Virus Name: Helicopter
V Status: New
Discovered: January, 1995
Symptoms: .COM files altered; decrease in available free memory
Eff Length: 777 Bytes
Type Code: ORhCK - Overwriting Resident .COM Infector
Detection Method: F-Prot, AVTK, IBMAV, Sweep, NAV, NAVDX, VAlert,
ViruScan, PCScan, ChAV,
AVTK/N, IBMAV/N, Sweep/N, NProt, NAV/N, NShld, Innoc 4.0+
Removal Instructions: Delete infected files
The Helicopter virus was received in January, 1995. Its origin
or point of isolation is unknown. Helicopter is a memory resident
overwriting virus which selectively infects .COM files, including
When the first Helicopter infected program is executed, this virus
will install itself memory resident at the top of system memory
but below the 640K DOS boundary, not moving interrupt 12's return.
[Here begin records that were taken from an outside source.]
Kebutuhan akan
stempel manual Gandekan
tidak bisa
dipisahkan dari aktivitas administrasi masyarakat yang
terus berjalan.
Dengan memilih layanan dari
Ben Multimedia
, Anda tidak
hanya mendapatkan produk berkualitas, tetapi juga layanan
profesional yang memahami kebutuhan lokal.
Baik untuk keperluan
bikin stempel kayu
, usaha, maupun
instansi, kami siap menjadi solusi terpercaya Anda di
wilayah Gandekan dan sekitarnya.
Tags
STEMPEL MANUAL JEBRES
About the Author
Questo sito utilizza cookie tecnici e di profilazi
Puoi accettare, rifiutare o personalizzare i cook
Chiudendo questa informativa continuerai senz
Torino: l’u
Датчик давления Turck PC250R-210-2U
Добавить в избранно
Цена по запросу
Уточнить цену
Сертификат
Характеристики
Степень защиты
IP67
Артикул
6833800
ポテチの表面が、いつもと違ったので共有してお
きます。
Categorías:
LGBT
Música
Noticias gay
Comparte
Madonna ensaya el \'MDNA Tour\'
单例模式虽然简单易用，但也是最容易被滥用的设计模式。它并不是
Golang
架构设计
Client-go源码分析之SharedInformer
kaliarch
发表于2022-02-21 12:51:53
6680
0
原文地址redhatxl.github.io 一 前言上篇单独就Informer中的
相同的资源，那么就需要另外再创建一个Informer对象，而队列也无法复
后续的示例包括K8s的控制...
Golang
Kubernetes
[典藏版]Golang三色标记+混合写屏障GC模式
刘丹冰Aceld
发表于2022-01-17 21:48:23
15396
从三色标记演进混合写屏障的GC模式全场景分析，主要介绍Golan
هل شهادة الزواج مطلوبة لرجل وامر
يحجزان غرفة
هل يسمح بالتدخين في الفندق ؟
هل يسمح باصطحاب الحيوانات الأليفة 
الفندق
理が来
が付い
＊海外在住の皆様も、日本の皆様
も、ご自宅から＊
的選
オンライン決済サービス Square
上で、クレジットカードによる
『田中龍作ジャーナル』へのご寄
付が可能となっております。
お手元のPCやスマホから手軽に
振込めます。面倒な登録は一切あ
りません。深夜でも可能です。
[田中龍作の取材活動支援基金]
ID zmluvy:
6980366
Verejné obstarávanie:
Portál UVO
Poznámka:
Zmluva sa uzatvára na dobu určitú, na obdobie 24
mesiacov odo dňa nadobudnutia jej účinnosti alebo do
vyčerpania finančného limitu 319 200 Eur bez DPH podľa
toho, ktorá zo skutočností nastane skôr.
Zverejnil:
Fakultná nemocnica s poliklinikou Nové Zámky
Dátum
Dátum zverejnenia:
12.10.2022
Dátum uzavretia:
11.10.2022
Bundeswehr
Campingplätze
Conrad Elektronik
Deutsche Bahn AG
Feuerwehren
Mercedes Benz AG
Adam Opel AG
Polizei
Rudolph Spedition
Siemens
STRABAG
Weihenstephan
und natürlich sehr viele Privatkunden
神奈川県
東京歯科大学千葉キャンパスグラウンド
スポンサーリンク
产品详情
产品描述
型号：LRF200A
Available free memory, as indicated by the DOS 5.0 CHKDSK program,
will have decreased by approximately 1,296 bytes. Interrupts 10,
21, and 24 will be hooked by the virus in memory.
Once the Helicopter virus is memory resident, it will infect .COM
programs when they are executed, providing the file has at least
777 bytes of continuous binary zeros. Infected files will have 777
bytes of the binary zero area overwritten by the viral code, along
with the beginning of the file being altered to point to this area.
The file's date and time in the DOS disk directory listing will not
be altered. No text strings are visible within the viral code.
It is unknown what the Helicopter virus does besides replicate.